Whatever soap box I am on, is built from my own mistakes, and whatever income I am earning, is because each day I earn it all over again. I am 100% freelance, I don't have a salary, I just see how bad shooting spec is.

I have lived in/on the internet since my first site went live on Compuserve in 1995. Before going to college in 1985, I was a paid computer programmer in the SF Bay Area, where I grew up, while still in high school, writing everything from Fortran to dBase for a client I created my own contract for, so I know whereof you speak.

If I don't scare people away with insights, well, the reality of their failed experience will do that for them.

I don't write the blog so everyone will agree with me, I write it based upon my experiences and observations with 17+ years in the business.

Everyone is entitled to their own opinion, no matter how wrong they may be.

As to the point about my former agency's "needs lists", those were directed, by and large, at the photographers who were looking to be 100% stock photographers, yet, I got the list, and I needed a television, and, it became a great reason/excuse to get one that I could then be sure to have become a tax write off as a prop.
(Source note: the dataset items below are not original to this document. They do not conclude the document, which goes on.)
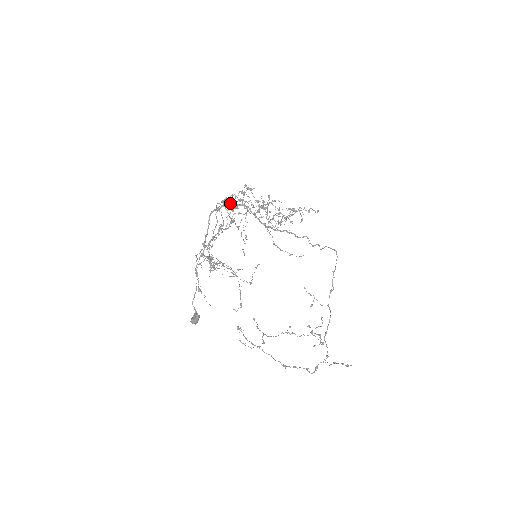
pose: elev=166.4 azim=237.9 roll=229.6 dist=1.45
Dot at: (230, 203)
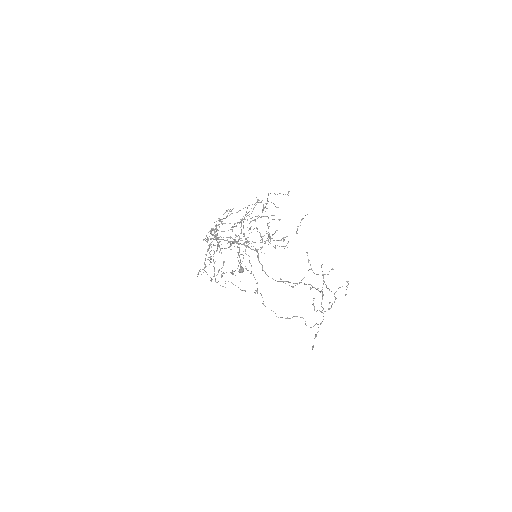
Dot at: occluded
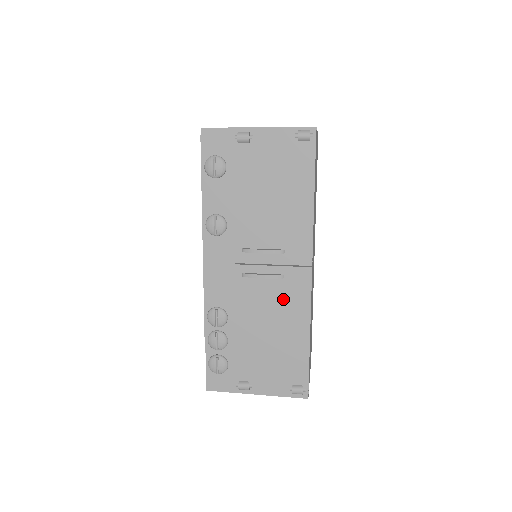
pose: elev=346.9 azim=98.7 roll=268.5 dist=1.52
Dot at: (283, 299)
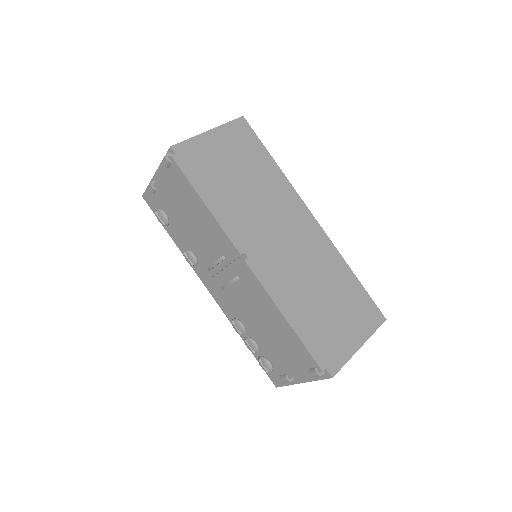
Dot at: (251, 296)
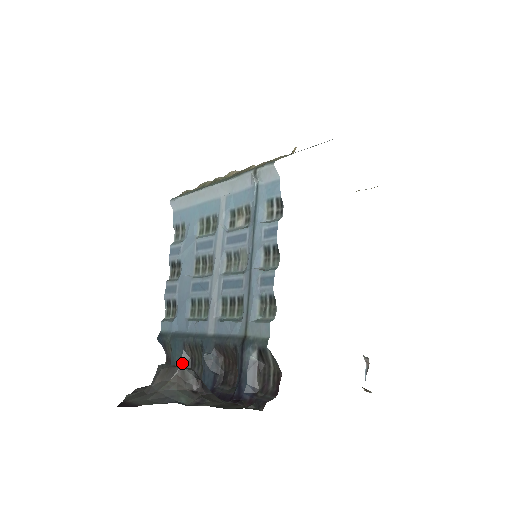
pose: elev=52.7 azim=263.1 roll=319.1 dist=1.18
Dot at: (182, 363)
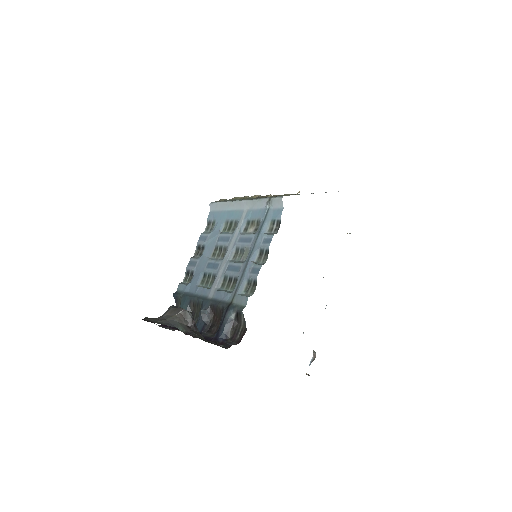
Dot at: occluded
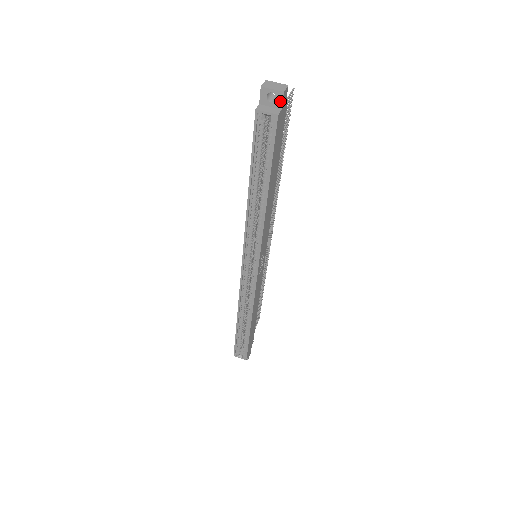
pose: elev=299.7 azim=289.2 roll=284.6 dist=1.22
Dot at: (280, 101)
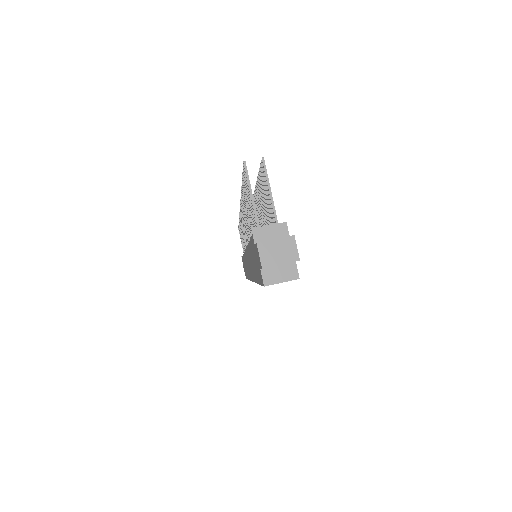
Dot at: (293, 262)
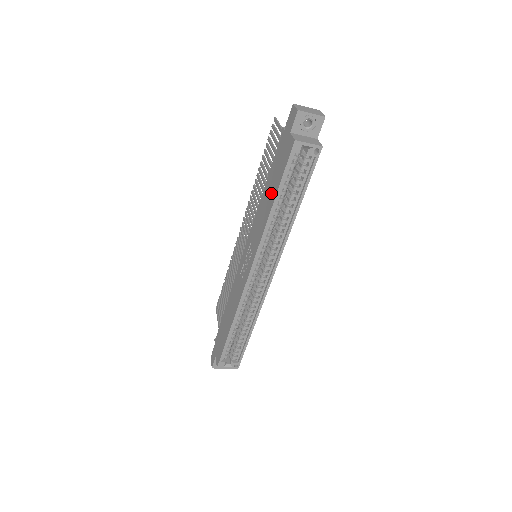
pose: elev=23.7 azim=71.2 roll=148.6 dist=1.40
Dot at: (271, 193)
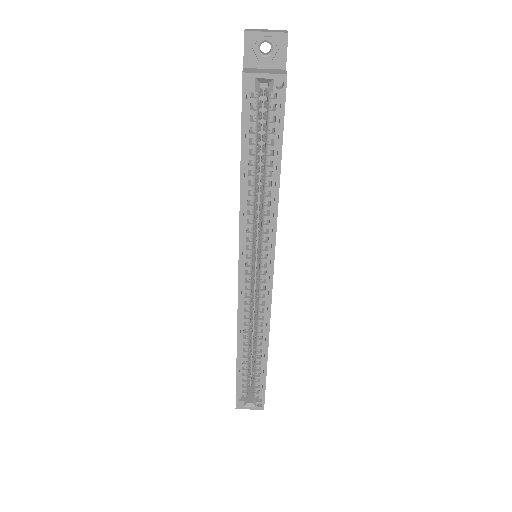
Dot at: occluded
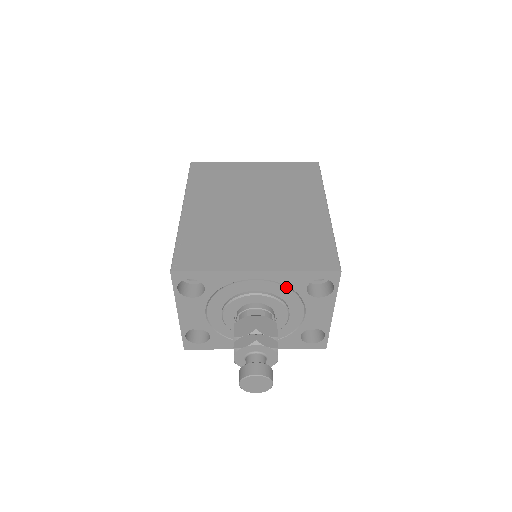
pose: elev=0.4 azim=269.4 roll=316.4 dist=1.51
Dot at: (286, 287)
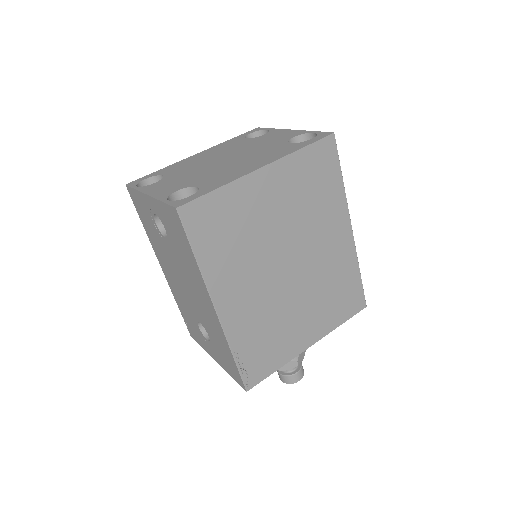
Dot at: occluded
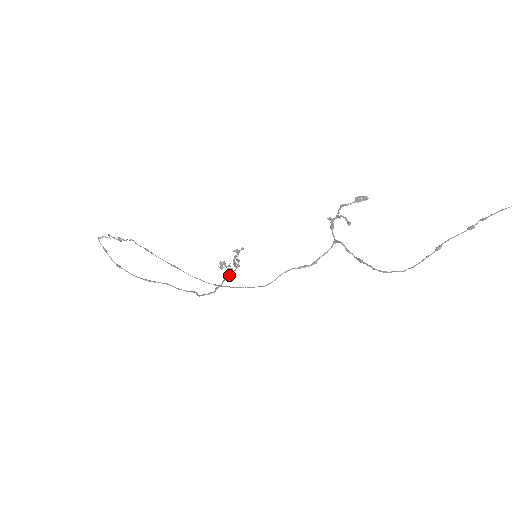
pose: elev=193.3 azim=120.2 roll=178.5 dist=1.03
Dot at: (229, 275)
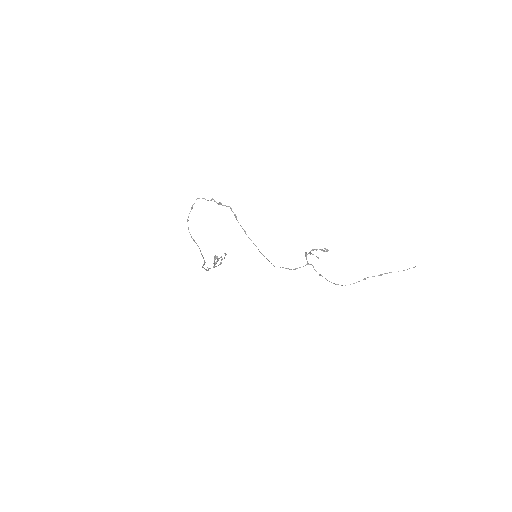
Dot at: (214, 267)
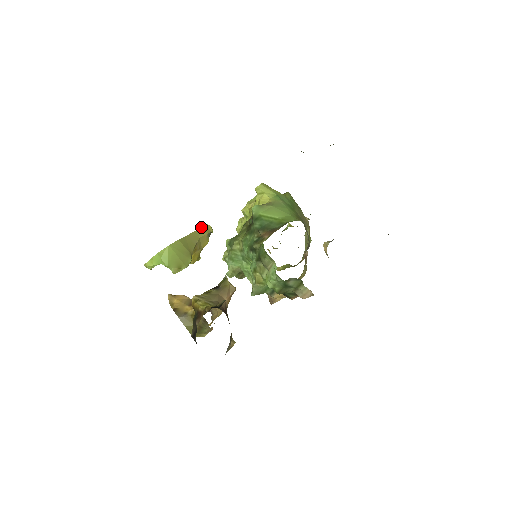
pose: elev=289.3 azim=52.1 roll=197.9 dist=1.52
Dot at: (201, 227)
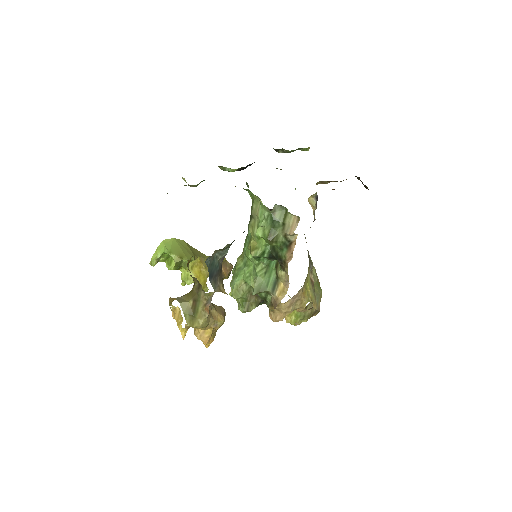
Dot at: occluded
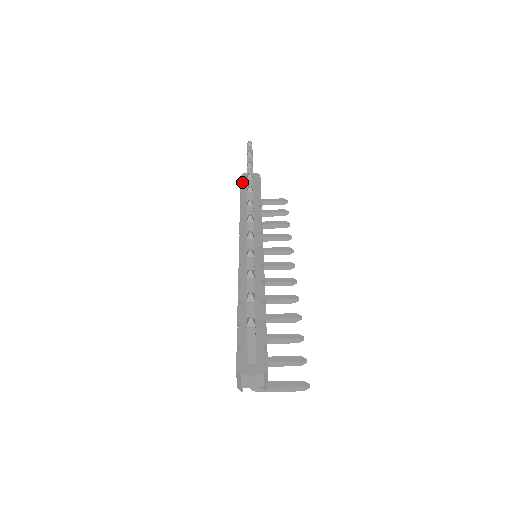
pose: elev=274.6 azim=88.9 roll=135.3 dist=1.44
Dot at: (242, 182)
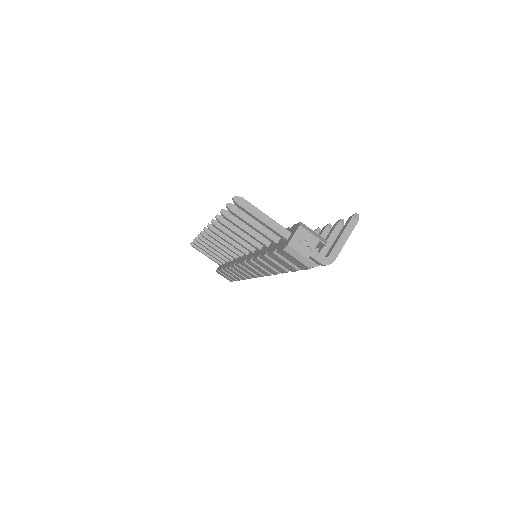
Dot at: (218, 270)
Further, I wasn't spending all day long several days a week/month for images that had a brief shelf life, it was an image that would generate revenue right up until flat-screen tv's came into use. There's a huge difference between that, and spec sports.

But, well, don't worry, as soon as the Red Camera becomes commonplace on the sidelines, CSM and USPW, Icon, and others will be wisked off the sidelines to meet the still-store demands of the networks who are looking to monetize their footage.

If you disagree with me about everything else, the above point should be reason enough to run (not walk) away from the field of sports photography in the pro leagues or tv-covered college leagues.

Anonymous said...

"If I don't scare people away with insights, well, the reality of their failed experience will do that for them."

"Scaring people away" doesn't work when trying to change hearts and minds. Neither does calling people suckers and stupid. An instructive post about the photo business would shy away from the name calling.

You're neither saviour or sage. Just one more self-mastabatory photoblogger.

PS Maybe you're an "idiot" or "sucker" yourself for spending the time to write a book and allegedly donating the advance. What a hypocrite.

John Harrington said...

Feel free to write to the ASMP's Executive Director, or the NPPA's President, or the APA's Executive Director to confirm the donations were made.

Further, I wasn't trying to "scare" people per se, but if that's what happens, then so be it. Being in business for yourself, photography or not, is not for the faint of heart.

Perhaps you'd like to post with your identity revealed, so readers may know of any possible biases that exist from your opinion, in the future.

Either way, thanks for reading. Some messages sink right in, others take a while, some are not realized until it's too late. I do hope that if you're in need of the messages of this post, that you'll be enlightened sooner rather than later.

Darren Whitley said...

If you're going to shoot on spec, do so for people in your community and not for corporations. Build your own brand and namesake. People have a need for photography, but often are underserved by their local media and traditional photographers.

Steve King said...

John,
I was one of the anonymous posts above. I think that no matter how you couch this topic, the fact that I wrote that you're trying to scare people by coming off very strong, bombastic and a bit egotistical will draw criticism and polarize opinions either way.

What Darren said about shooting spec for your community is a good idea, the problem with it is that it doesn't get as much visibility for your work, I know, I've done it, which is why I'm shooting spec for just a portion of what I do. This way of shooting spec for a "wire service" above is bringing me MORE clients, MORE work, and MORE notice.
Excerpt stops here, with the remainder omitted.